Question

A prism of refracting angle ${{60}^{\circ }}$ and refractive index 1.5 is immersed in water $\left( \mu =\dfrac{4}{3} \right)$. The angle of minimum deviation is
A. ${{8.6}^{\circ }}$
B. ${{4.2}^{\circ }}$
C. ${{30}^{\circ }}$
D. ${{4.8}^{\circ }}$

Answer 1

To solve the given problem, we must know the fact that the minimum deviation of a ray of light passing through a prism occurs when the angle of incidence is equal to the angle of emergence. We must also know that the formula for the angle of deviation. With this we can apply the Snell’s law and find the angle of minimum deviation.

Formula used:
$\delta =2i-A$
${{\mu }_{i}}\sin i={{\mu }_{r}}\sin r$

Complete step by step answer:
When a light ray passes through a prism, it gets deviated. The angle of deviation is given as $\delta =i+e-A$,
where ‘i’ is angle of incidence, ‘e’ is angle of emergence and A is the refracting angle of the prism.
When a light ray passes through a prism, the minimum deviation occurs if the angle of incidence is equal to the angle of emergence.
Angle of emergence is the angle that the emergent ray (light ray coming out of the prism) makes with the normal at the interface of the prism and the outer medium.
Let the.
Therefore, minimum deviation will occur when $i=e$. This is depicted in the figure given below.

(self made)
This means that the minimum deviation is equal to $\delta =2i-A$ …. (i).
From the figure we get that $A=2r$.
And it is given that $A={{60}^{\circ }}$.
$\Rightarrow r=\dfrac{A}{2}=\dfrac{60}{2}={{30}^{\circ }}$
Now apply Snell’s law at the first interface. According to Snell’s law, ${{\mu }_{i}}\sin i={{\mu }_{r}}\sin r$ …..(ii),
where i, r are the angles of incidence and refraction, ${{\mu }_{i}}$ is the refractive index of the medium from which the light is incident and ${{\mu }_{r}}$ is the refractive index of the medium in which the light ray enters after refraction.
For the refraction at the first interface, ${{\mu }_{i}}=\dfrac{4}{3}$ and ${{\mu }_{r}}=1.5$.
Substitute the values of r, ${{\mu }_{i}}$ and ${{\mu }_{r}}$ in (ii).
$\Rightarrow \dfrac{4}{3}\sin i=(1.5)\sin ({{30}^{\circ }})$
$\Rightarrow \dfrac{4}{3}\sin i=(1.5)(0.5)$
$\Rightarrow \sin i=\dfrac{9}{16}$
$\Rightarrow i={{\sin }^{-1}}\left( \dfrac{9}{16} \right)={{34.3}^{\circ }}$.
Now, substitute the value of i and A in (i).
$\Rightarrow \delta =2({{34.3}^{\circ }})-{{60}^{\circ }}={{8.6}^{\circ }}$.
This means that the minimum deviation for the given prism is ${{8.6}^{\circ }}$.

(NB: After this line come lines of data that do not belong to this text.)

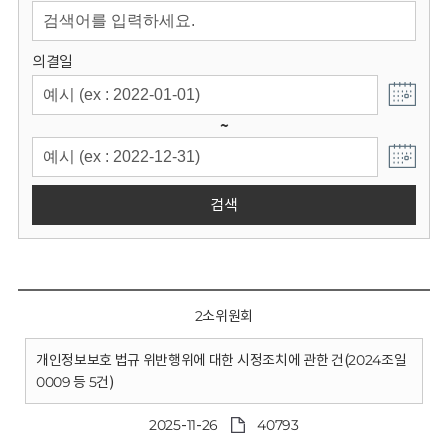
회
의결일
~
검색
2소위원회
개인정보보호 법규 위반행위에 대한 시정조치에 관한 건(2024조일
0009 등 5건)
2025-11-26
40793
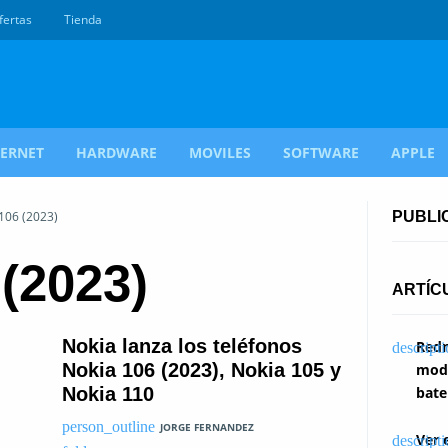
fertas
Tienda
TERNET
HARDWARE
MOVILES
SOFTWARE
APPLE
 106 (2023)
PUBLI
 (2023)
ARTÍC
Nokia lanza los teléfonos
Redm
Nokia 106 (2023), Nokia 105 y
modi
Nokia 110
bate
JORGE FERNANDEZ
Ver 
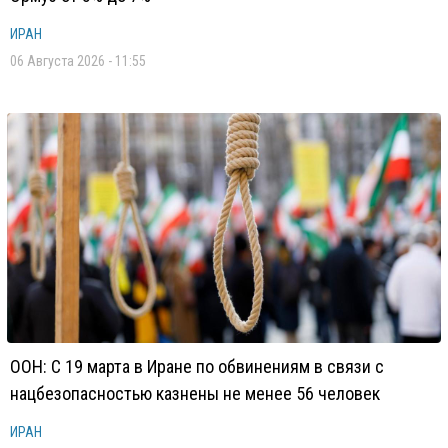
ИРАН
06 Августа 2026 - 11:55
ООН: С 19 марта в Иране по обвинениям в связи с
нацбезопасностью казнены не менее 56 человек
ИРАН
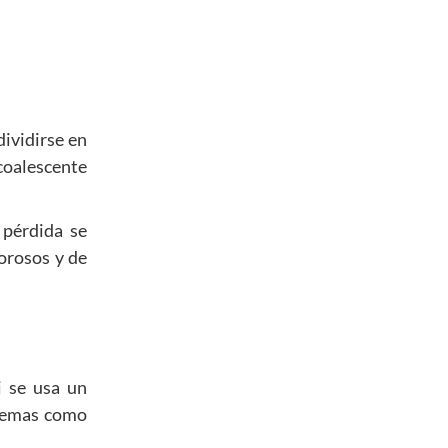
dividirse en
 coalescente
 pérdida se
orosos y de
i se usa un
blemas como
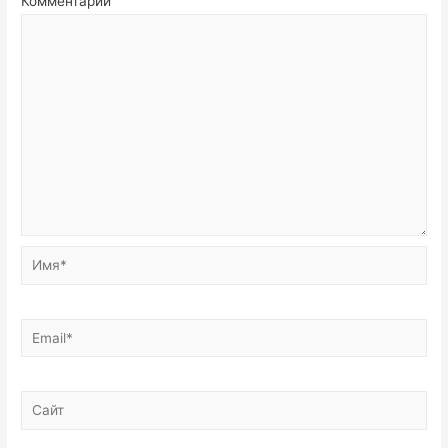
Комментарий
Имя*
Email*
Сайт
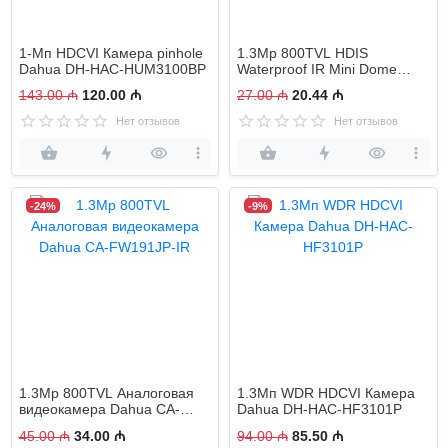
1-Мп HDCVI Камера pinhole
1.3Mp 800TVL HDIS
Dahua DH-HAC-HUM3100BP
Waterproof IR Mini Dome
Camera Dahua DH-CA-
143.00 ₼
120.00 ₼
27.00 ₼
20.44 ₼
DW191EP
Нет отзывов
Нет отзывов
-24%
-9%
1.3Mp 800TVL Аналоговая
1.3Мп WDR HDCVI Камера
видеокамера Dahua CA-
Dahua DH-HAC-HF3101P
FW191JP-IR
45.00 ₼
34.00 ₼
94.00 ₼
85.50 ₼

So, the correct answer is “Option A”.

Note:
The above solution is the procedure to find the minimum deviation of a ray of light when it passes through a medium.
Other than this procedure, you can directly use the formula given below to find the minimum deviation.
i.e. $\mu =\dfrac{\sin \left( \dfrac{A+{{\delta }_{min}}}{2} \right)}{\sin \left( \dfrac{A}{2} \right)}$ .
Here, $\mu$ is the refractive index of the prism with respect to the surrounding medium (in this case, it is water).